I would second the above recommendations RE: seeking guidance from your DCT and seeking further feedback on your interviewing performance. If you received 8 interviews in Phase I, it wound stand to reason that your application is competitive, at least in the context of passing the initial review stage.
What may have happened, and I apologize, as I don't know how to word this without perhaps sounding harsh, is that your application materials were competitive enough to secure interviews, but were still in the lower realm of all competitive applications. Thus, without a stellar interview, you were then ranked outside the top spots needed to secure a match. Looking at the match statistics, it does seem as though fewer people matched to their first choice and more people matched in spots 4+. This could then mean that sites had more competitive applicants per spot than in the past few years, and that more competitive applicants were applying to more sites, which would seem partly borne out by the fact that from the sites' side (and unlike for the applicants), the proportions of their 1st, 2nd, 3rd, etc., choice matches were similar to years past.
For PVMS, your best bet and the part over which you have the most control is to continue to hone your interview skills, since other factors (e.g., research, clinical hours) likely can't be addressed in the brief time available.

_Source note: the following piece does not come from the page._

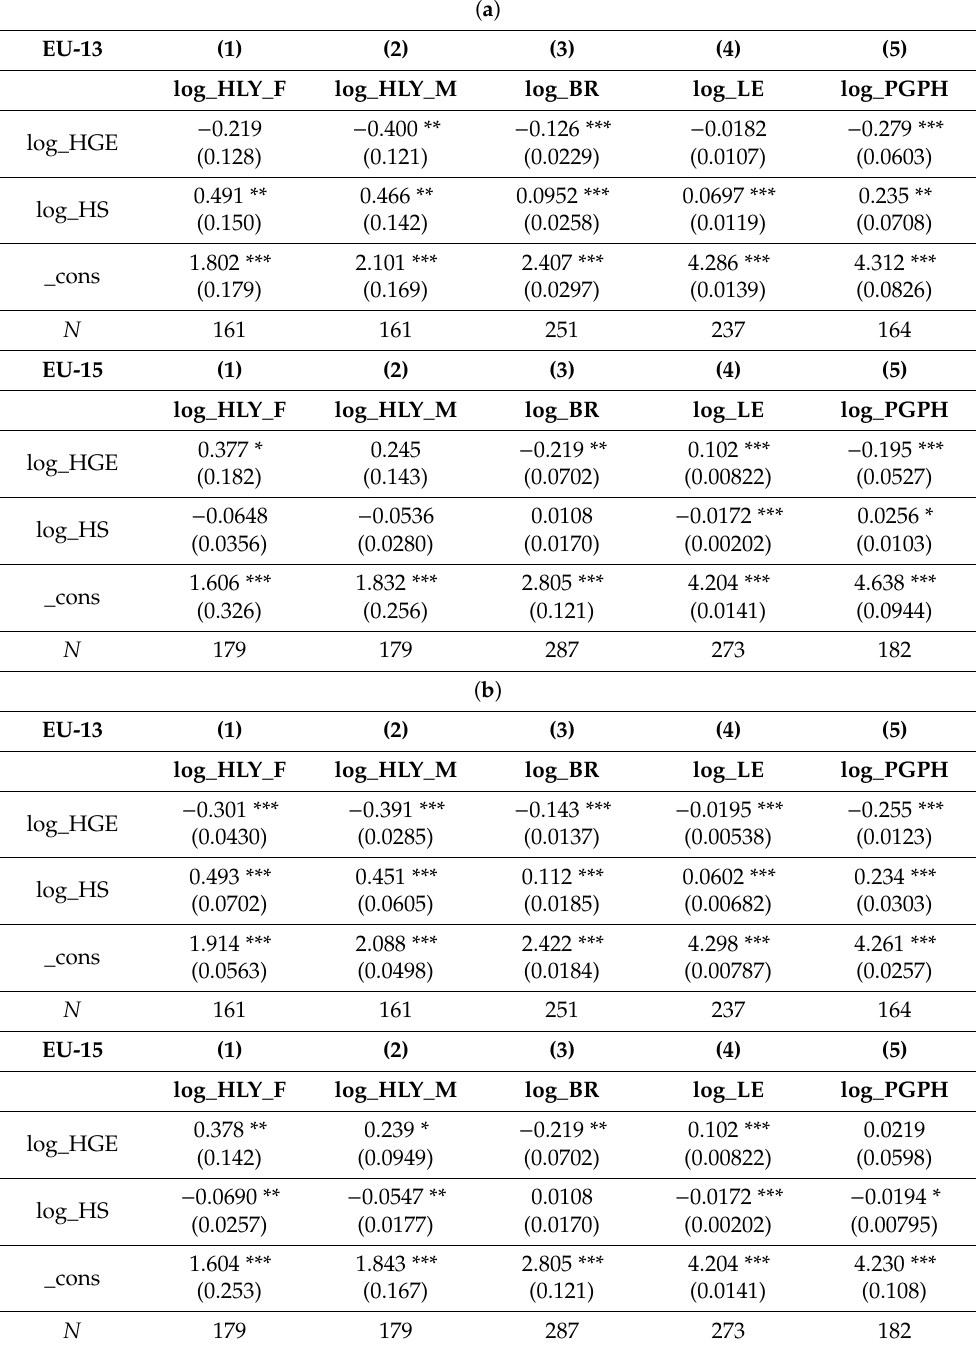
Table A7. (a ) Results of macroeconometric models deployed for H 2 and H 3 , Robust regression (RREG), EU-13 and EU-15, 1995–2017. ( b ) Results of macroeconometric models deployed for H 2 and H 3 , panel-corrected standard errors (PCSE), EU-13 and EU-15,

If you end up foregoing internship this year and apply again during your 5th year, multiple additional avenues for increasing your competitiveness are available. If you don't have many/any publications and posters, that would be my first recommendation, as that's the area that can often make an applicant stand out. Perhaps equally important would be defending your dissertation if you've not yet done that. More clinical hours are good, but after a certain point, there are rapidly diminishing returns.